Garvin's approach is not unique, but it is indicative of a wider desire to cohere a more general (and less particularist), credible alternative to the crass revisionism which treats 1916 as a pro-German putsch that only served to delay the inevitable and destroy 'constitutional nationalism', while bequeathing a legacy of anti-democratic extremism. Such, essentially Unionist, revisionism is obviously of limited utility in the South; as Seamus Deane notes in the same collection, 'the Easter Rising of 1916 has been so effectively revised that its seventy-fifth anniversary is a matter of official embarrassment'.

North and south, there are different agendas for legitimising the current impasse (and one should not underestimate the impact of the Anglo-Irish accord here). Both need to accept partition as 'just', but both need to formulate some coherent and positive History (with a capital H!) for their 'state'. Squaring that circle requires a vivid imagination.

SB Belfast
Flavor Flav for president?

Emmanuel Oliver correctly points out that many young Americans express their alienation from the traditional values of American society through rap music ('Rap against the American Dream', January).
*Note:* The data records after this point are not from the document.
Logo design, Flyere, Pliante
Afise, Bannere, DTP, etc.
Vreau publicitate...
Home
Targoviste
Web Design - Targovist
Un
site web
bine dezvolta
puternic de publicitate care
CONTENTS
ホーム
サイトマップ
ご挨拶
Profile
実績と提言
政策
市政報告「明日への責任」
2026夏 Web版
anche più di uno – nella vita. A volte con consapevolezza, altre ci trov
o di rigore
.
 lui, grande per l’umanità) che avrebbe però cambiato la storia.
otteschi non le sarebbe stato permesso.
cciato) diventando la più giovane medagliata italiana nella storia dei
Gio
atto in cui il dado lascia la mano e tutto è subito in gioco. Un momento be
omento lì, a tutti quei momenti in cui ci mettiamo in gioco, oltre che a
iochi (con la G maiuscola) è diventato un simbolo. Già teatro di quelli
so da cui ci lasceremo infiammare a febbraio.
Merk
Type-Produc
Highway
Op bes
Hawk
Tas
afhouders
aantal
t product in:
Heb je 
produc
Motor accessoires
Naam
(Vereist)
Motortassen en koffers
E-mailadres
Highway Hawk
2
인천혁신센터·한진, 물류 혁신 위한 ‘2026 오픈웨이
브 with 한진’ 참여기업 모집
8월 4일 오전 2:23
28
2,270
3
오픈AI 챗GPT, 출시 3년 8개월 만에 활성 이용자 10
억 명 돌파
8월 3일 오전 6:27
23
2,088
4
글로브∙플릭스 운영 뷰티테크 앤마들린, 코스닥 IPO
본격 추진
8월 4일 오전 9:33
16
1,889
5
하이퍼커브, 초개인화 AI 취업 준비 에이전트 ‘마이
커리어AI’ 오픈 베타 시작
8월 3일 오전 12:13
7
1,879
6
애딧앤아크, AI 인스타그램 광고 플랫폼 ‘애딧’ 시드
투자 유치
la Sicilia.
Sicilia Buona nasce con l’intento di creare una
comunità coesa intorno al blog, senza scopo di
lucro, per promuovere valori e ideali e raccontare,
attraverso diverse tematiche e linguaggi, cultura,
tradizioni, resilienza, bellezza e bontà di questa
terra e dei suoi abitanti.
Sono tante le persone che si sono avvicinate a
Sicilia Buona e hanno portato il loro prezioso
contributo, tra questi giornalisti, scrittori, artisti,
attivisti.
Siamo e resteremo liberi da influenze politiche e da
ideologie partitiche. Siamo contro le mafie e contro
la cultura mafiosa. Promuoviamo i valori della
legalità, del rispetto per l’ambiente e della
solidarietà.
But the ironic point is that rap music itself celebrates a particular version of America.

Black music was promoted as part of American culture to recapture disaffected urban populations. Today, rap doesn't reject Americanness-rappers from different minorities claim they are every bit as American and a lot more relevant than George Washington. The status quo has no more ability to inspire young Americans. Even the banal utterances of Flavor Flav look momentous compared to George Bush's speeches.

Kevin Young London
Bernard Manning and Benny Hill

I agree pretty much with Frank Cottrell-Boyce (February) on the question of comic revisionism. The old mainstream comedy did decline because it was awful, not because of the equally awful Ben Elton. Frank Cottrell-Boyce is also obviously right to ridicule the idea that a TV corporation like Thames would have dropped Benny Hill for so- called Politically Correct reasons (although I think he will find that Beadle's About is actually perpetrated by London Weekend Television, not Thames).
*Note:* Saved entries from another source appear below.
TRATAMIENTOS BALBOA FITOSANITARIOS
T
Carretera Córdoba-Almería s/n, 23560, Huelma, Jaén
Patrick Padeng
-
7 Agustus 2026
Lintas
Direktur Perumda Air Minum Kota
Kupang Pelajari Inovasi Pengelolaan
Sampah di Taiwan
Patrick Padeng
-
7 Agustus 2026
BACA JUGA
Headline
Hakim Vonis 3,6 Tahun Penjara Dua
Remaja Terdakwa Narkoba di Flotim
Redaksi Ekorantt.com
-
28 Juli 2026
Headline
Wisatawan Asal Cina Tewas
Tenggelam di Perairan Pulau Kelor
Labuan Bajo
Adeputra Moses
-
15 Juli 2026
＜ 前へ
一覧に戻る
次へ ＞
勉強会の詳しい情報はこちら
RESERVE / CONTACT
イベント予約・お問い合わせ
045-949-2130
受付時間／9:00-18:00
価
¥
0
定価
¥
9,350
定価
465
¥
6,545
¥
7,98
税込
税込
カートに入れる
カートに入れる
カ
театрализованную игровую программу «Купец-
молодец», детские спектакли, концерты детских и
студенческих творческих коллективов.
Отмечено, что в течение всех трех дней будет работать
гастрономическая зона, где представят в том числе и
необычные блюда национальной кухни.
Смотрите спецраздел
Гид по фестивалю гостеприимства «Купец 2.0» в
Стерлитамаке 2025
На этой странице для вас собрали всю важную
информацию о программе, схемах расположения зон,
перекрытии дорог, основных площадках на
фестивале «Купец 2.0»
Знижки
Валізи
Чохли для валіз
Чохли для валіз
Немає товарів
That said, however, I feel Frank Cottrell-Boyce goes too far by including among his targets Toby Banks' 'paean' to Bernard Manning in Living Marxism (December 1991). Unlike Benny Hill, Tarby and the rest of the true blue Brits, Manning is funny. Which is why his career didn't need to be artificially 'revived' by the revisionists; he has been doing very nicely all along.
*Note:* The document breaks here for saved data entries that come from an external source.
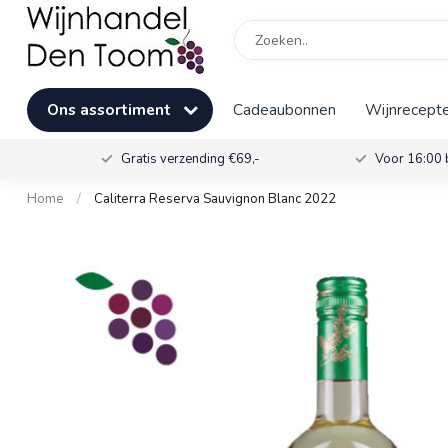
Ons assortiment
Cadeaubonnen
Wijnrecepte
Gratis verzending €69,-
Voor 16:00 
Home
/
Caliterra Reserva Sauvignon Blanc 2022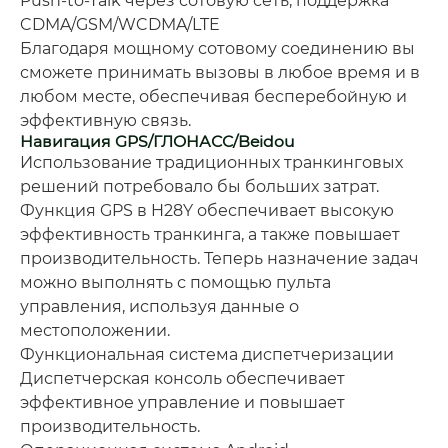
Push-to-Talk через сотовую сеть, поддержка
CDMA/GSM/WCDMA/LTE
Благодаря мощному сотовому соединению вы
сможете принимать вызовы в любое время и в
любом месте, обеспечивая бесперебойную и
эффективную связь.
Навигация GPS/ГЛОНАСС/Beidou
Использование традиционных транкинговых
решений потребовало бы больших затрат.
Функция GPS в H28Y обеспечивает высокую
эффективность транкинга, а также повышает
производительность. Теперь назначение задач
можно выполнять с помощью пульта
управления, используя данные о
местоположении.
Функциональная система диспетчеризации
Диспетчерская консоль обеспечивает
эффективное управление и повышает
производительность.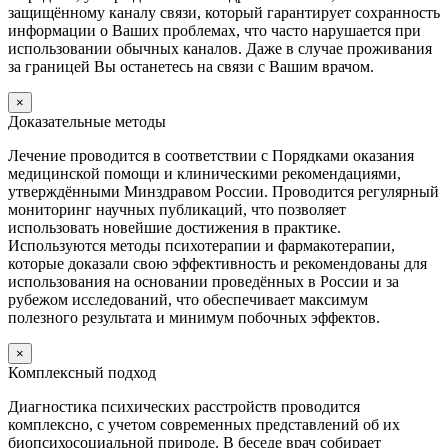
защищённому каналу связи, который гарантирует сохранность
информации о Ваших проблемах, что часто нарушается при
использовании обычных каналов. Даже в случае проживания
за границей Вы останетесь на связи с Вашим врачом.
×
Доказательные методы
Лечение проводится в соответствии с Порядками оказания
медицинской помощи и клиническими рекомендациями,
утверждёнными Минздравом России. Проводится регулярный
мониторинг научных публикаций, что позволяет
использовать новейшие достижения в практике.
Используются методы психотерапии и фармакотерапии,
которые доказали свою эффективность и рекомендованы для
использования на основании проведённых в России и за
рубежом исследований, что обеспечивает максимум
полезного результата и минимум побочных эффектов.
×
Комплексный подход
Диагностика психических расстройств проводится
комплексно, с учетом современных представлений об их
биопсихосоциальной природе. В беседе врач собирает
Manning is also, of course, an obnoxious bastard and an utter racist. But surely that was the point of Toby Banks' (admittedly over-indulgent) article; not to celebrate Manning as a grand old British trouper, but to point out that, while Manning may make you want to throw up, he can also make you crease up at the same time. The remarkable thing is not that Living Marxism should publish such an opinion, but that it should cause such controversy.

As for the complaints about the Manning piece from Messrs Leslie and Boyton (letters, January), it must be wonderful to be able to stop yourself laughing at non-Marxist material.

C Baker London
Oxygen of publicity

Michael Jackson does not buy oxygen tents. (Frank Cottrell-Boyce, January). All the gossip about him sleeping in oxygen chambers was actually started by him as a publicity stunt (see JR Taraborrelli, The Magic and The Madness, p432). I also noticed Macaulay Culkin's name is spelled wrongly as McCauley.